◆ COSA SI CHIEDE
1 – Traduci in inglese questa frase del testo su Alitalia: "In questo periodo, il governo ha esaminato decine di differenti offerte di acquisto."
2 – Prosegui il testo sui costi di Alitalia per lo Stato, cominciando dopo la sua ultima frase.

◆ TESTO DA LEGGERE
________________________

Dalla primavera del 2017 a oggi, sotto la gestione di numerosi commissari, Alitalia ha continuato a perdere soldi, circa un milione di euro al giorno, ed è sopravvissuta soltanto grazie a una serie di “prestiti ponte” forniti dal Governo e le cui scadenze sono state via via allungate. In questo periodo, il governo ha esaminato decine di differenti offerte di acquisto. In diverse occasioni si è arrivati vicini alla cessione della compagnia aerea, ma alla fine per una ragione o per l’altra le trattative si sono sempre concluse senza un accordo. Se sommiamo i 3 miliardi da poco stanziati a quanto Alitalia è già costata allo Stato (e quindi a noi contribuenti) in 45 anni vediamo che: dal 1974 al 2014 i costi diretti di Alitalia ammontano a 7,62 miliardi. Se poi aggiungiamo i 75 milioni versati da Poste Italiane a fine 2014 per l’operazione Etihad (poi sfumata), i 900 milioni "prestati" nel 2017 dal governo Gentiloni, si arriva a 8,6 miliardi, più anche i 145 milioni di interessi, non rimborsati. Ma lo sperpero di risorse pubbliche non finisce qui, infatti, a fine dicembre 2019 il governo M5S-Pd ha assegnato al nuovo commissario, Giuseppe Leogrande, altri 400 milioni, come "prestito" semestrale, che non verrà restituito né saranno pagati gli interessi per quasi 20 milioni. Aggiungiamo poi l’ultimo colpo: i 3 miliardi per la nazionalizzazione, più altri 350 milioni, residuo del decreto Cura Italia di Marzo. Si arriva a 12 miliardi 515 milioni sperperati dallo Stato per una delle compagnie più fallimentari del Paese. Sono poi da tener conto anche i 100 milioni (come minimo) che lo Stato dovrà spendere per gli oneri della cigs nei tre anni di commissariamento. Alla fine il costo è di circa 210 euro a testa per ogni italiano, neonati e malati compresi.

________________________

◆ DATI FORNITI
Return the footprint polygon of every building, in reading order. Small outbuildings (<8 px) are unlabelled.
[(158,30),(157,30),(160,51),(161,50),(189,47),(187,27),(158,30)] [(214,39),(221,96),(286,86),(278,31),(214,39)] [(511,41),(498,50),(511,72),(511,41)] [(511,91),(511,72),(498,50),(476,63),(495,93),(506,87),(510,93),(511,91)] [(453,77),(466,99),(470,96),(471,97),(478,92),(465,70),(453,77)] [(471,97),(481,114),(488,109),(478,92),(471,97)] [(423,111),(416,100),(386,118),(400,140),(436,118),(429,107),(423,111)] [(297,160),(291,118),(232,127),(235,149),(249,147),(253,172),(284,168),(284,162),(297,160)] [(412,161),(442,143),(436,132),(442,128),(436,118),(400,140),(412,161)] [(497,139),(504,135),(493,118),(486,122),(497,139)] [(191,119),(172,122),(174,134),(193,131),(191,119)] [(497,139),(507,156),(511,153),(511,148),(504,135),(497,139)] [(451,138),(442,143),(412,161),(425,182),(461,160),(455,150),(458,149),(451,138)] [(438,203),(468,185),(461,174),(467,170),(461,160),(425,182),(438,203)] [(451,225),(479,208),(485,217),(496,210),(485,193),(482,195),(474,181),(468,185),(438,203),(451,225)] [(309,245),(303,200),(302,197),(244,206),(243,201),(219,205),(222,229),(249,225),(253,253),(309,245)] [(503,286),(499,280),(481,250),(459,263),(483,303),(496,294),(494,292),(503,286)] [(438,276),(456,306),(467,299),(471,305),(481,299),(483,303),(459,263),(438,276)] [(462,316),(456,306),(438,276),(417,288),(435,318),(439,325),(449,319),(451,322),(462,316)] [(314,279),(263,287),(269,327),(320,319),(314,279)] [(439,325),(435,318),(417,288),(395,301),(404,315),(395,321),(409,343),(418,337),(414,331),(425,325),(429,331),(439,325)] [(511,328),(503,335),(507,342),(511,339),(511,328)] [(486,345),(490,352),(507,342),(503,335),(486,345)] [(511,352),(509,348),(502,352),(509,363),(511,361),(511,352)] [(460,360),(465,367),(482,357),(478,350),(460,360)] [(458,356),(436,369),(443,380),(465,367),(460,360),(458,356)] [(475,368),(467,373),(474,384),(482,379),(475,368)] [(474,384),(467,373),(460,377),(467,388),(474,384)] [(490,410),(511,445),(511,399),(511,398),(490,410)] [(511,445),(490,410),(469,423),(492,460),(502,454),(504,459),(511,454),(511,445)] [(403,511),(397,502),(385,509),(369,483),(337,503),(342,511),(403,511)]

________________________

◆ RISULTATI
1 – During this period, the government examined dozens of different purchase offers.

2 –
Quello di Alitalia è forse il caso di spreco dei soldi dei contribuenti più clamoroso, ma è solo uno dei tantissimi casi simili che la nostra classe politica ha portato avanti negli ultimi anni. Recentemente infatti c'è stata anche la nazionalizzazione di Corneliani azienda di abbigliamento maschile di alta fascia, in perdita da anni. Lo Stato dovrebbe occuparsi solo dei servizi veramente essenziali per la collettività, non di elargire mancette e aiutini alle imprese fallimentari, perchè la produttività non crescerà mai se chi lavora male non fallisce, anche perchè tutto ciò è finanziato tramite le imposte estorte alle aziende realmente produttive. Questo circolo vizioso sta andando avanti da molto tempo nel nostro Paese e ci sta portando pian piano verso il baratro, solo un profondo cambio di politica economica e industriale (ma anche di mentalità) può interrompere questo continuo declino e fare in modo che l'Italia torni finalmente a crescere.

L.G.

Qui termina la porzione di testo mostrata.